Shay brought her fists down onto her knees. “It’s all my fault. I should’ve told you earlier. If you’d had more time to get used to the idea, maybe…”
“Shay, I never would have gotten used to the idea. I don’t want to be ugly all my life. I want those perfect eyes and lips, and for everyone to look at me and gasp. And for everyone who sees me to think Who’s that? and want to get to know me, and listen to what I say.”
“I’d rather have something to say.”
“Like what? ‘I shot a wolf today and ate it’?”
Shay giggled. “People don’t eat wolves, Tally. Rabbits, I think, and deer.”
“Oh, gross. Thanks for the image, Shay.”
“Yeah, I think I’ll stick to vegetables and fish. But it’s not about camping out, Tally. It’s about becoming what I want to become. Not what some surgical committee thinks I should.”
“You’re still yourself on the inside, Shay. But when you’re pretty, people pay more attention.”
“Not everyone thinks that way.”
“Are you sure about that? That you can beat evolution by being smart or interesting? Because if you’re wrong…if you don’t come back by the time you’re twenty, the operation won’t work as well. You’ll look wrong, forever.”
“I’m not coming back. Forever.”
Tally’s voice caught, but she forced herself to say it: “And I’m not going.”
They said good-bye under the dam.
Shay’s long-range hoverboard was thicker, and glimmered with the facets of solar cells. She’d also stashed a heated jacket and hat under the bridge. Tally guessed that winters at the Smoke were cold and miserable.
She couldn’t believe her friend was really going.

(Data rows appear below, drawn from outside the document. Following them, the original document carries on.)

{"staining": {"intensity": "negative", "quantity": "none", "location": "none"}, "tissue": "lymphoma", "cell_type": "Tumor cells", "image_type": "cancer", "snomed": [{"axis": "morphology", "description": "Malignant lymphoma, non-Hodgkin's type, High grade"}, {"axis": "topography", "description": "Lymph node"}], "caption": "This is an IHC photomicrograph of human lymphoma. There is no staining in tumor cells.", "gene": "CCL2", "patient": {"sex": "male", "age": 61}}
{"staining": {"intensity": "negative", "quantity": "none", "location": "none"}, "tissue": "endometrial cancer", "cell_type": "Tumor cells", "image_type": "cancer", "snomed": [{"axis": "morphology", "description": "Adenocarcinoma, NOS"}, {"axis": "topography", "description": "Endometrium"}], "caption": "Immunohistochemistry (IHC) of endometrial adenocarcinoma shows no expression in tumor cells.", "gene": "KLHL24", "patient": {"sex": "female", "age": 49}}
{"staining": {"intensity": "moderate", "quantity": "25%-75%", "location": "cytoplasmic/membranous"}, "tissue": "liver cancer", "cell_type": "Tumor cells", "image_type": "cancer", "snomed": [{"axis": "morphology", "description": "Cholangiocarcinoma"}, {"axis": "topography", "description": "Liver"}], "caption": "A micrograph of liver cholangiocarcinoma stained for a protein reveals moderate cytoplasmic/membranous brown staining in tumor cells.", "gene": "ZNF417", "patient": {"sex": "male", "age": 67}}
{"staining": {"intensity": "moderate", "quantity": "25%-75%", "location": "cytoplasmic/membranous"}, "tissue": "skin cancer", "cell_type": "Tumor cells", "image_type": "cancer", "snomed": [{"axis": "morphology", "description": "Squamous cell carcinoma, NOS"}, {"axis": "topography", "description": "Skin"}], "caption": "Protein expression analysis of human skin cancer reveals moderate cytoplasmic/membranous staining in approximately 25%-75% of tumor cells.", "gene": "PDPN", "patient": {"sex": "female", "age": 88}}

“You can always come back. If it sucks.”
Shay shrugged. “None of my friends has.”
The words gave Tally a creepy feeling. She could think of a lot of horrible reasons to explain why no one had come back. “Be careful, Shay.”
“You too. You’re not going to tell anyone about this, right?”
“Never, Shay.”
“You swear? No matter what?”
Tally raised her scarred palm. “I swear.”